As for data extraction, we used the keyword “metastasis” instead of “bone metastasis” and included all cases regardless of their association with cancer, provided there was adequate information to classify the status of bone metastasis. The reason for using “metastasis” rather than “bone metastasis” is that bone metastasis is sometimes described using terms like “vertebral metastasis,” which we interpreted as bone metastasis in context. By using the broader keyword “metastasis,” we were able to capture a wider range of relevant cases, which we believe was crucial for developing a robust model. This approach allowed us to include diverse terms related to bone metastasis, enhancing the model’s applicability and accuracy.
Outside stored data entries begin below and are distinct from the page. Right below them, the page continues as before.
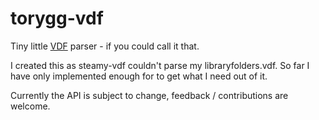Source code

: # torygg-vdf

Tiny little [VDF](https://developer.valvesoftware.com/wiki/KeyValues) parser - if you could call it that.

I created this as steamy-vdf couldn't parse my libraryfolders.vdf. So far I have only implemented enough for to get what I need out of it.  

Currently the API is subject to change, feedback / contributions are welcome.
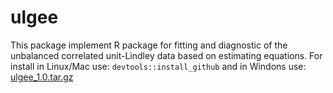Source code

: # ulgee

This package implement R package for fitting and diagnostic of the unbalanced correlated unit-Lindley data based on estimating equations. For install in Linux/Mac use: $\texttt{devtools::install\_github}$ and in Windons use: [ulgee_1.0.tar.gz](https://github.com/silva-danilo/ulgee/files/9785454/ulgee_1.0.tar.gz)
This study has some limitations. First, the model was developed and evaluated exclusively with our institutional dataset; thus, its performance on external datasets remains unknown. However, notably, our study primarily aimed not to present a model directly applicable to external institutions. Instead, we aim to demonstrate that high performance customized LLMs can be easily developed within each institution. This study’s dataset included a broad spectrum of cancers, considering our hospital’s role as a core center of medical science and care. Additionally, the achievement of high performance despite such diversity adds a positive aspect to the feasibility of this approach. Second, our model considered only size change for the criteria of impeding bone metastasis and did not consider other possible important risk factors for SREs such as site, type (lytic, blastic, or mixed) of the lesion, cortical involvement, and systemic treatment causing osteoporosis, such as hormone therapy, chemotherapy, and steroids [2, 26, 27]. The future work should consider the factor to further stratify the risk of SREs. Third, we used the BERT Japanese model as our LLM. Recognizing that our results may not necessarily extend to other languages is crucial, considering the potential variability in model performance across different languages. Finally, the sensitivity of progressive bone metastasis was 0.947, indicating that not all cases were successfully identified. Caution is warranted when considering model application in practical clinical situations.

Conclusion

The fine-tuned large language model effectively extracts not only bone metastasis but also progressive bone metastasis from the picture archiving and communication system. Its performance is comparable or slightly lower when compared to manual annotation, yet the performance is acceptable and the inference time is significantly faster. The fine-tuned LLM exhibits promising potential for application in clinical settings as an alerting system, contributing to serious skeletal-related event prevention.